Uma pesquisa realizada pela Faculdade de Medicina de Ribeirão Preto (FMRP) da USP identificou níveis inadequados de iodo em gestantes atendidas pelo Sistema Único de Saúde (SUS) no município. O estudo, conduzido com 266 mulheres, apontou que 38% das participantes apresentavam deficiência do mineral, enquanto 28% registraram consumo acima do recomendado. Apenas 34% estavam com níveis adequados.
O levantamento foi conduzido pela doutoranda Ana Carolina Momentti, do programa de pós-graduação em Nutrição e Metabolismo da FMRP. As concentrações de iodo foram avaliadas por meio de amostras de urina das gestantes. Os dados integram um artigo publicado na revista científica Biological Trace Element Research.
O iodo é um nutriente essencial para a formação dos hormônios da tireoide e, durante a gestação, é fundamental para o desenvolvimento neurológico do feto. A insuficiência pode estar associada a complicações como hipotireoidismo, abortos, parto prematuro e restrição do crescimento intrauterino.
Consumo de sal iodado ainda é insuficiente
Apesar de o Brasil contar com políticas públicas de iodação do sal desde a década de 1950, parte das gestantes ainda não consome a quantidade adequada do mineral. Segundo a pesquisa, fatores como baixa renda, escolaridade reduzida e autodeclaração racial (pretas e pardas) estiveram associados ao menor uso de sal iodado, principal fonte de iodo na alimentação.
O estudo também mostrou que mulheres com maior número de filhos ou intervalos curtos entre gestações apresentam maior risco de deficiência, em razão da alta demanda nutricional.
A ingestão insuficiente está relacionada, ainda, ao consumo elevado de temperos industrializados, que muitas vezes substituem o sal de cozinha nas refeições. Entre as entrevistadas, apenas 20,3% relataram uso regular de sal iodado, enquanto 74,3% declararam utilizar temperos prontos com frequência. O consumo de álcool também foi apontado como fator de risco, com chances 6,59 vezes maiores de deficiência de iodo entre as gestantes que consomem bebidas alcoólicas.
Impactos da deficiência e excesso
A Agência Nacional de Vigilância Sanitária (Anvisa) determina que o sal de cozinha para consumo humano deve conter entre 15 e 45 microgramas de iodo por quilo. Já a recomendação para gestantes é de ingestão diária entre 200 e 250 microgramas. Durante a gravidez, tanto a deficiência quanto o excesso de iodo podem gerar riscos, como parto prematuro, alterações na função tireoidiana da mãe e do bebê, e atrasos no desenvolvimento neurológico.

[Registros de dados salvos]
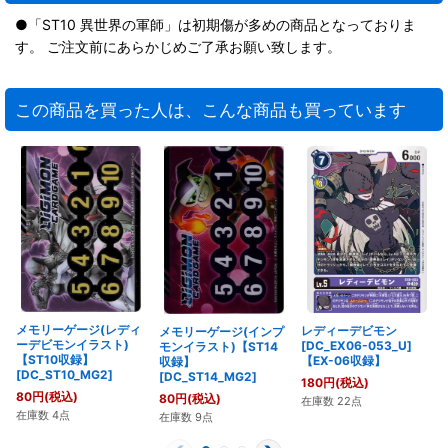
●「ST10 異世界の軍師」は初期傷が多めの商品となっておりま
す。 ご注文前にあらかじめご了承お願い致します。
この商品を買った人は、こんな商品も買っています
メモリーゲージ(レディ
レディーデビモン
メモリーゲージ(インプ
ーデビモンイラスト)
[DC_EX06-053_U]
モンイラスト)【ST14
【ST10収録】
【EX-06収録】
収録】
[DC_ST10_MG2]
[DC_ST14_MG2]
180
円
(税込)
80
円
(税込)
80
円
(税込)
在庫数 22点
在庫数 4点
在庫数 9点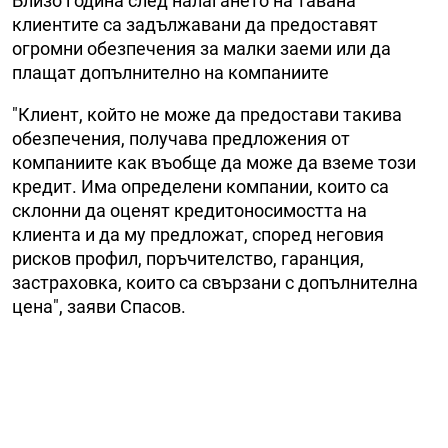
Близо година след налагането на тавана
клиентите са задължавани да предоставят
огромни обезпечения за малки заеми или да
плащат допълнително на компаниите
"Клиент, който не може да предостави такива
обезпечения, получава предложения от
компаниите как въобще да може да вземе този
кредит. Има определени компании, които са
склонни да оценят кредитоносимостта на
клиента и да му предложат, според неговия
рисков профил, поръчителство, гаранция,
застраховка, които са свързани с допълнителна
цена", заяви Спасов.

Tarefas a realizar:
a - Reescreva o trecho do texto sobre o iodo em gestantes entre "O iodo é um" e "do crescimento intrauterino.", inclusive, trocando "nutriente" por "micronutriente".
b - Prossiga com o texto sobre o iodo em gestantes a partir do ponto em que ele se encerra.
As linhas não têm nenhum papel nesta atividade.

Lista de respostas:
a -
O iodo é um micronutriente essencial para a formação dos hormônios da tireoide e, durante a gestação, é fundamental para o desenvolvimento neurológico do feto. A insuficiência pode estar associada a complicações como hipotireoidismo, abortos, parto prematuro e restrição do crescimento intrauterino.

b -
Alimentos como peixes, frutos do mar, leite e derivados são fontes importantes de iodo, mas o acesso a esses itens é desigual entre as regiões e faixas econômicas. Além disso, a concentração do nutriente varia conforme o solo, o tipo de criação animal, o uso de fertilizantes e até a estação do ano.
Reforço nas políticas públicas e acompanhamento nutricional
A pesquisadora Ana Carolina Momentti destaca a necessidade de revisão nas políticas de fortificação do sal e da ampliação de ações educativas sobre o tema, especialmente entre gestantes. Ela defende a realização de campanhas informativas sobre o uso correto do sal iodado e a importância de hábitos alimentares saudáveis durante a gravidez.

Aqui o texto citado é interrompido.